* [PROBLEM TO SOLVE]: Print each record below precisely, with every picture left out of the copy.

* [Stored data entries]:
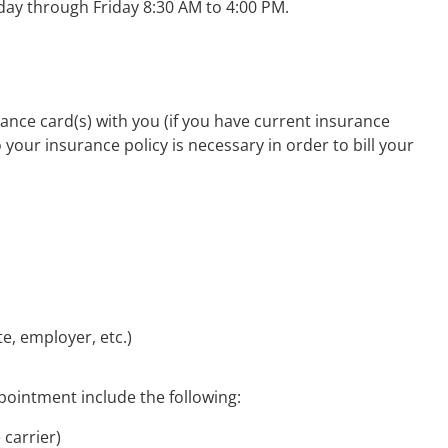
ay through Friday 8:30 AM to 4:00 PM.
ance card(s) with you (if you have current insurance
 your insurance policy is necessary in order to bill your
e, employer, etc.)
ppointment include the following:
 carrier)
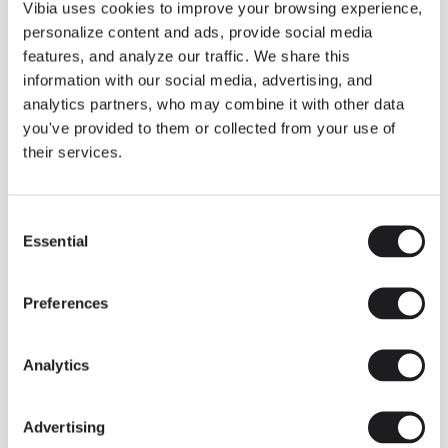
THE DUO COLLECTION NOW IN A WALNUT FINISH
Vibia uses cookies to improve your browsing experience,
Some light fittings can easily integrate with different architectural
personalize content and ads, provide social media
contexts without losing their visual or luminous identity, and the
Duo collection by Ramos & Bassols is one of them.
features, and analyze our traffic. We share this
information with our social media, advertising, and
The new finish in walnut is now added to the internal surface to
broaden its applications and offer a deeper and more elegant
analytics partners, who may combine it with other data
neutral tone.
you've provided to them or collected from your use of
Read more
their services.
Consent
We take you inside leading architecture and interior design studios fo
INSPIRATION
View all
Essential
Selection
INSIGHTS
One year of Array: Making an icon
Preferences
Analytics
Advertising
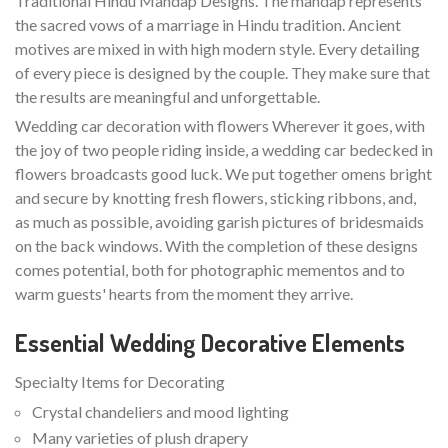
Traditional Hindu Mandap Designs. The mandap represents
the sacred vows of a marriage in Hindu tradition. Ancient
motives are mixed in with high modern style. Every detailing
of every piece is designed by the couple. They make sure that
the results are meaningful and unforgettable.
Wedding car decoration with flowers Wherever it goes, with
the joy of two people riding inside, a wedding car bedecked in
flowers broadcasts good luck. We put together omens bright
and secure by knotting fresh flowers, sticking ribbons, and,
as much as possible, avoiding garish pictures of bridesmaids
on the back windows. With the completion of these designs
comes potential, both for photographic mementos and to
warm guests' hearts from the moment they arrive.
Essential Wedding Decorative Elements
Specialty Items for Decorating
Crystal chandeliers and mood lighting
Many varieties of plush drapery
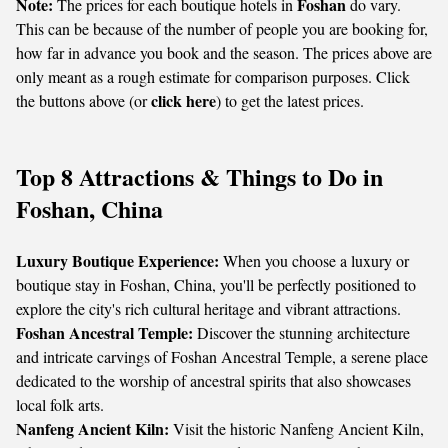
Note:
Foshan
The prices for each boutique hotels in
do vary.
This can be because of the number of people you are booking for,
how far in advance you book and the season. The prices above are
only meant as a rough estimate for comparison purposes. Click
click here
the buttons above (or
) to get the latest prices.
Top 8 Attractions & Things to Do in
Foshan, China
Luxury Boutique Experience:
When you choose a luxury or
boutique stay in Foshan, China, you'll be perfectly positioned to
explore the city's rich cultural heritage and vibrant attractions.
Foshan Ancestral Temple:
Discover the stunning architecture
and intricate carvings of Foshan Ancestral Temple, a serene place
dedicated to the worship of ancestral spirits that also showcases
local folk arts.
Nanfeng Ancient Kiln:
Visit the historic Nanfeng Ancient Kiln,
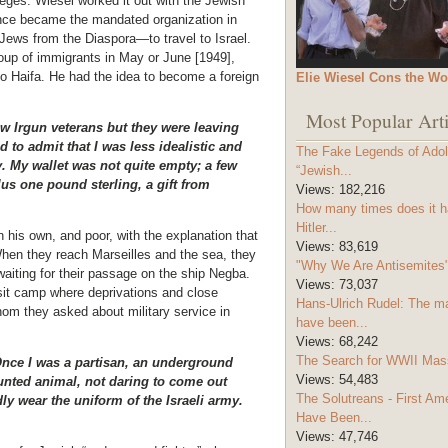
leges. Wiesel worked it out with the
Jewish
nce became the mandated organization in
Jews from the Diaspora—to travel to Israel.
roup of immigrants in May or June [1949],
 to Haifa. He had the idea to become a foreign
Elie Wiesel Cons the Wo
Most Popular Arti
ew Irgun veterans but they were leaving
to admit that I was less idealistic and
The Fake Legends of Adolf
. My wallet was not quite empty; a few
“Jewish...
lus one pound sterling, a gift from
Views:
182,216
How many times does it h
Hitler...
 his own, and poor, with the explanation that
Views:
83,619
 When they reach Marseilles and the sea, they
"Why We Are Antisemites" 
 waiting for their passage on the ship Negba.
Views:
73,037
sit camp where deprivations and close
Hans-Ulrich Rudel: The m
hom they asked about military service in
have been...
Views:
68,242
The Search for WWII Mas
 Once I was a partisan, an underground
Views:
54,483
hunted animal, not daring to come out
The Solutreans - First A
dly wear the uniform of the Israeli army.
Have Been...
Views:
47,746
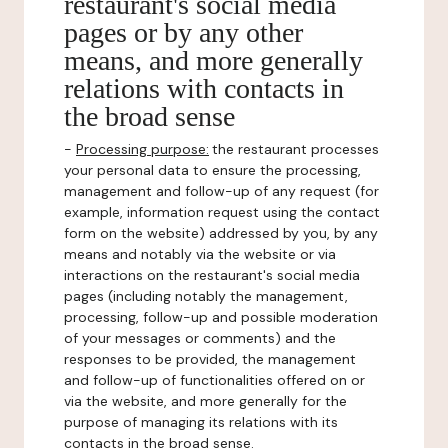
restaurant's social media
pages or by any other
means, and more generally
relations with contacts in
the broad sense
-
Processing purpose:
the restaurant processes
your personal data to ensure the processing,
management and follow-up of any request (for
example, information request using the contact
form on the website) addressed by you, by any
means and notably via the website or via
interactions on the restaurant's social media
pages (including notably the management,
processing, follow-up and possible moderation
of your messages or comments) and the
responses to be provided, the management
and follow-up of functionalities offered on or
via the website, and more generally for the
purpose of managing its relations with its
contacts in the broad sense.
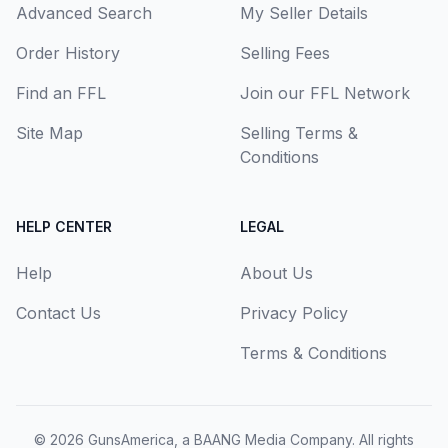
Advanced Search
My Seller Details
Order History
Selling Fees
Find an FFL
Join our FFL Network
Site Map
Selling Terms &
Conditions
HELP CENTER
LEGAL
Help
About Us
Contact Us
Privacy Policy
Terms & Conditions
© 2026
GunsAmerica, a BAANG Media Company
. All rights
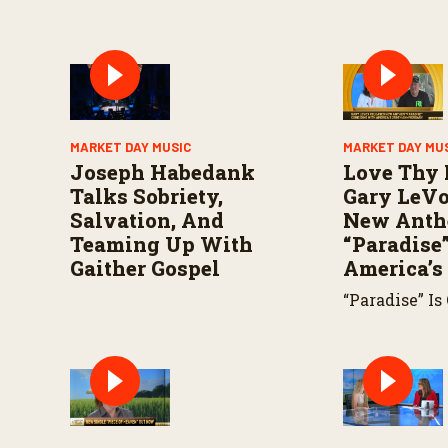
MARKET DAY MUSIC
MARKET DAY MU
Joseph Habedank
Love Thy 
Talks Sobriety,
Gary LeVo
Salvation, And
New Ant
Teaming Up With
“Paradise”
Gaither Gospel
America’s
“Paradise” Is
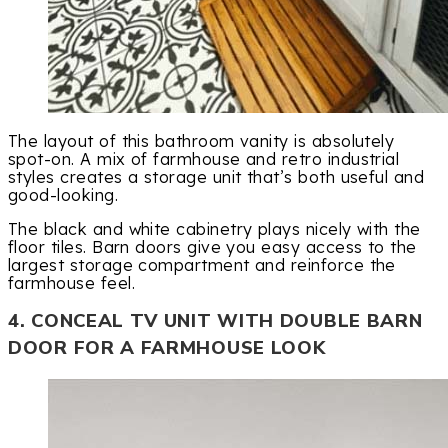
The layout of this bathroom vanity is absolutely
spot-on. A mix of farmhouse and retro industrial
styles creates a storage unit that’s both useful and
good-looking.
The black and white cabinetry plays nicely with the
floor tiles. Barn doors give you easy access to the
largest storage compartment and reinforce the
farmhouse feel.
4. CONCEAL TV UNIT WITH DOUBLE BARN
DOOR FOR A FARMHOUSE LOOK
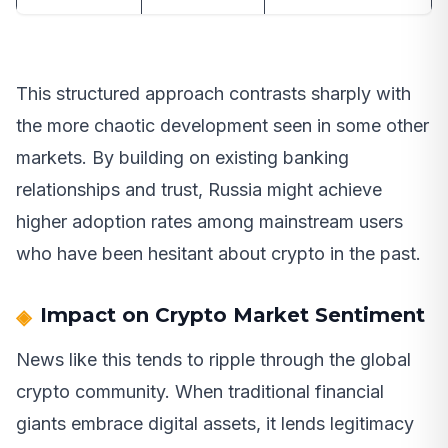
This structured approach contrasts sharply with
the more chaotic development seen in some other
markets. By building on existing banking
relationships and trust, Russia might achieve
higher adoption rates among mainstream users
who have been hesitant about crypto in the past.
Impact on Crypto Market Sentiment
News like this tends to ripple through the global
crypto community. When traditional financial
giants embrace digital assets, it lends legitimacy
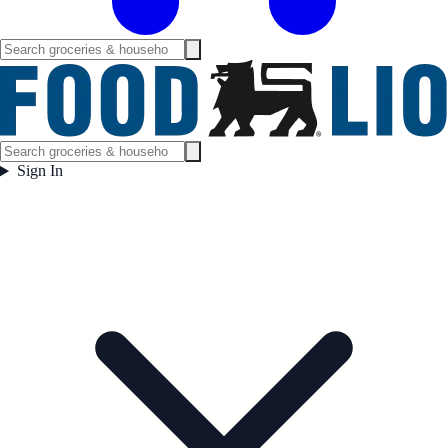
Sign In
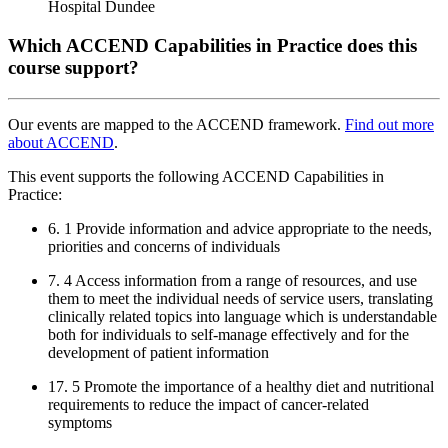
Hospital Dundee
Which ACCEND Capabilities in Practice does this
course support?
Our events are mapped to the ACCEND framework.
Find out more
about ACCEND
.
This event supports the following ACCEND Capabilities in
Practice:
6. 1 Provide information and advice appropriate to the needs,
priorities and concerns of individuals
7. 4 Access information from a range of resources, and use
them to meet the individual needs of service users, translating
clinically related topics into language which is understandable
both for individuals to self-manage effectively and for the
development of patient information
17. 5 Promote the importance of a healthy diet and nutritional
requirements to reduce the impact of cancer-related
symptoms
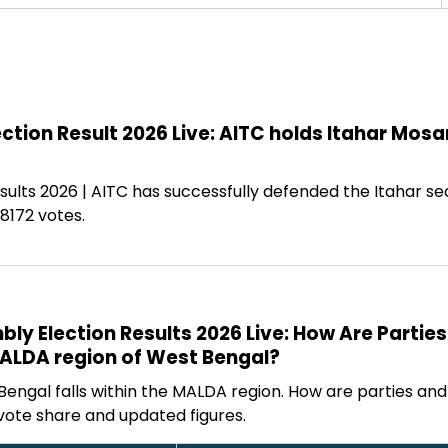
ction Result 2026 Live: AITC holds Itahar Mosa
sults 2026 | AITC has successfully defended the Itahar se
8172 votes.
y Election Results 2026 Live: How Are Parties
MALDA region of West Bengal?
Bengal falls within the MALDA region. How are parties an
vote share and updated figures.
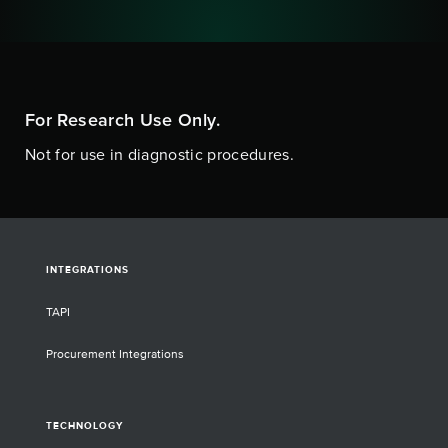
For Research Use Only.
Not for use in diagnostic procedures.
INTEGRATIONS
TAPI
Procurement Integrations
TECHNOLOGY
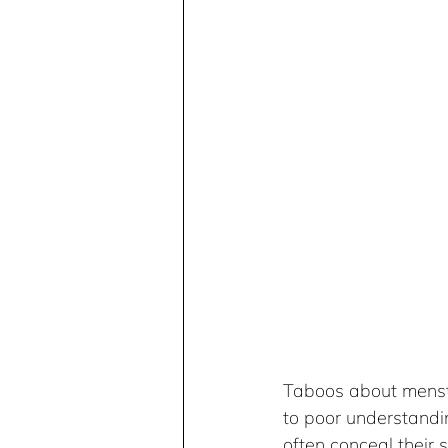
Taboos about menstr
to poor understandi
often conceal their 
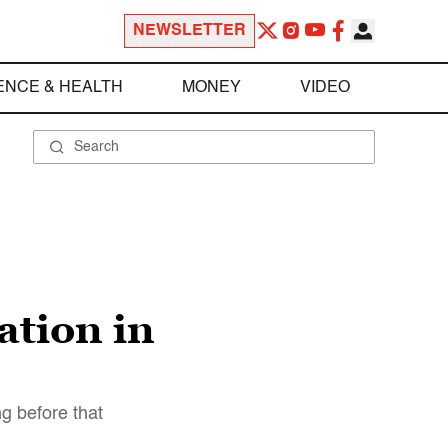
NEWSLETTER
ENCE & HEALTH
MONEY
VIDEO
ation in
g before that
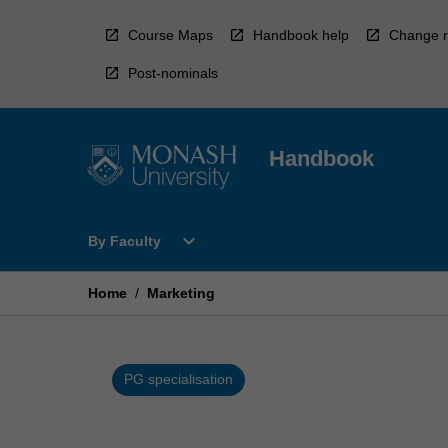
Skip
to
Course Maps
Handbook help
Change r
content
Post-nominals
Handbook
Open
expand_more
By Faculty
By
Faculty
Menu
Home
/
Marketing
PG specialisation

* [RESULT]:
ay through Friday 8:30 AM to 4:00 PM.
ance card(s) with you (if you have current insurance
 your insurance policy is necessary in order to bill your
e, employer, etc.)
ppointment include the following:
 carrier)
THE DUO COLLECTION NOW IN A WALNUT FINISH
Vibia uses cookies to improve your browsing experience,
Some light fittings can easily integrate with different architectural
personalize content and ads, provide social media
contexts without losing their visual or luminous identity, and the
Duo collection by Ramos & Bassols is one of them.
features, and analyze our traffic. We share this
information with our social media, advertising, and
The new finish in walnut is now added to the internal surface to
broaden its applications and offer a deeper and more elegant
analytics partners, who may combine it with other data
neutral tone.
you've provided to them or collected from your use of
Read more
their services.
Consent
We take you inside leading architecture and interior design studios fo
INSPIRATION
View all
Essential
Selection
INSIGHTS
One year of Array: Making an icon
Preferences
Analytics
Advertising
Traditional Hindu Mandap Designs. The mandap represents
the sacred vows of a marriage in Hindu tradition. Ancient
motives are mixed in with high modern style. Every detailing
of every piece is designed by the couple. They make sure that
the results are meaningful and unforgettable.
Wedding car decoration with flowers Wherever it goes, with
the joy of two people riding inside, a wedding car bedecked in
flowers broadcasts good luck. We put together omens bright
and secure by knotting fresh flowers, sticking ribbons, and,
as much as possible, avoiding garish pictures of bridesmaids
on the back windows. With the completion of these designs
comes potential, both for photographic mementos and to
warm guests' hearts from the moment they arrive.
Essential Wedding Decorative Elements
Specialty Items for Decorating
Crystal chandeliers and mood lighting
Many varieties of plush drapery
Note:
Foshan
The prices for each boutique hotels in
do vary.
This can be because of the number of people you are booking for,
how far in advance you book and the season. The prices above are
only meant as a rough estimate for comparison purposes. Click
click here
the buttons above (or
) to get the latest prices.
Top 8 Attractions & Things to Do in
Foshan, China
Luxury Boutique Experience:
When you choose a luxury or
boutique stay in Foshan, China, you'll be perfectly positioned to
explore the city's rich cultural heritage and vibrant attractions.
Foshan Ancestral Temple:
Discover the stunning architecture
and intricate carvings of Foshan Ancestral Temple, a serene place
dedicated to the worship of ancestral spirits that also showcases
local folk arts.
Nanfeng Ancient Kiln:
Visit the historic Nanfeng Ancient Kiln,
leges. Wiesel worked it out with the
Jewish
nce became the mandated organization in
Jews from the Diaspora—to travel to Israel.
roup of immigrants in May or June [1949],
 to Haifa. He had the idea to become a foreign
Elie Wiesel Cons the Wo
Most Popular Arti
ew Irgun veterans but they were leaving
to admit that I was less idealistic and
The Fake Legends of Adolf
. My wallet was not quite empty; a few
“Jewish...
lus one pound sterling, a gift from
Views:
182,216
How many times does it h
Hitler...
 his own, and poor, with the explanation that
Views:
83,619
 When they reach Marseilles and the sea, they
"Why We Are Antisemites" 
 waiting for their passage on the ship Negba.
Views:
73,037
sit camp where deprivations and close
Hans-Ulrich Rudel: The m
hom they asked about military service in
have been...
Views:
68,242
The Search for WWII Mas
 Once I was a partisan, an underground
Views:
54,483
hunted animal, not daring to come out
The Solutreans - First A
dly wear the uniform of the Israeli army.
Have Been...
Views:
47,746
restaurant's social media
pages or by any other
means, and more generally
relations with contacts in
the broad sense
-
Processing purpose:
the restaurant processes
your personal data to ensure the processing,
management and follow-up of any request (for
example, information request using the contact
form on the website) addressed by you, by any
means and notably via the website or via
interactions on the restaurant's social media
pages (including notably the management,
processing, follow-up and possible moderation
of your messages or comments) and the
responses to be provided, the management
and follow-up of functionalities offered on or
via the website, and more generally for the
purpose of managing its relations with its
contacts in the broad sense.
Advanced Search
My Seller Details
Order History
Selling Fees
Find an FFL
Join our FFL Network
Site Map
Selling Terms &
Conditions
HELP CENTER
LEGAL
Help
About Us
Contact Us
Privacy Policy
Terms & Conditions
© 2026
GunsAmerica, a BAANG Media Company
. All rights
MARKET DAY MUSIC
MARKET DAY MU
Joseph Habedank
Love Thy 
Talks Sobriety,
Gary LeVo
Salvation, And
New Ant
Teaming Up With
“Paradise”
Gaither Gospel
America’s
“Paradise” Is
The layout of this bathroom vanity is absolutely
spot-on. A mix of farmhouse and retro industrial
styles creates a storage unit that’s both useful and
good-looking.
The black and white cabinetry plays nicely with the
floor tiles. Barn doors give you easy access to the
largest storage compartment and reinforce the
farmhouse feel.
4. CONCEAL TV UNIT WITH DOUBLE BARN
DOOR FOR A FARMHOUSE LOOK
This structured approach contrasts sharply with
the more chaotic development seen in some other
markets. By building on existing banking
relationships and trust, Russia might achieve
higher adoption rates among mainstream users
who have been hesitant about crypto in the past.
Impact on Crypto Market Sentiment
News like this tends to ripple through the global
crypto community. When traditional financial
giants embrace digital assets, it lends legitimacy
Sign In
Hospital Dundee
Which ACCEND Capabilities in Practice does this
course support?
Our events are mapped to the ACCEND framework.
Find out more
about ACCEND
.
This event supports the following ACCEND Capabilities in
Practice:
6. 1 Provide information and advice appropriate to the needs,
priorities and concerns of individuals
7. 4 Access information from a range of resources, and use
them to meet the individual needs of service users, translating
clinically related topics into language which is understandable
both for individuals to self-manage effectively and for the
development of patient information
17. 5 Promote the importance of a healthy diet and nutritional
requirements to reduce the impact of cancer-related
symptoms
ction Result 2026 Live: AITC holds Itahar Mosa
sults 2026 | AITC has successfully defended the Itahar se
8172 votes.
y Election Results 2026 Live: How Are Parties
MALDA region of West Bengal?
Bengal falls within the MALDA region. How are parties an
vote share and updated figures.
For Research Use Only.
Not for use in diagnostic procedures.
INTEGRATIONS
TAPI
Procurement Integrations
TECHNOLOGY
Taboos about menstr
to poor understandi
often conceal their 
NEWSLETTER
ENCE & HEALTH
MONEY
VIDEO
ation in
g before that
Skip
to
Course Maps
Handbook help
Change r
content
Post-nominals
Handbook
Open
expand_more
By Faculty
By
Faculty
Menu
Home
/
Marketing
PG specialisation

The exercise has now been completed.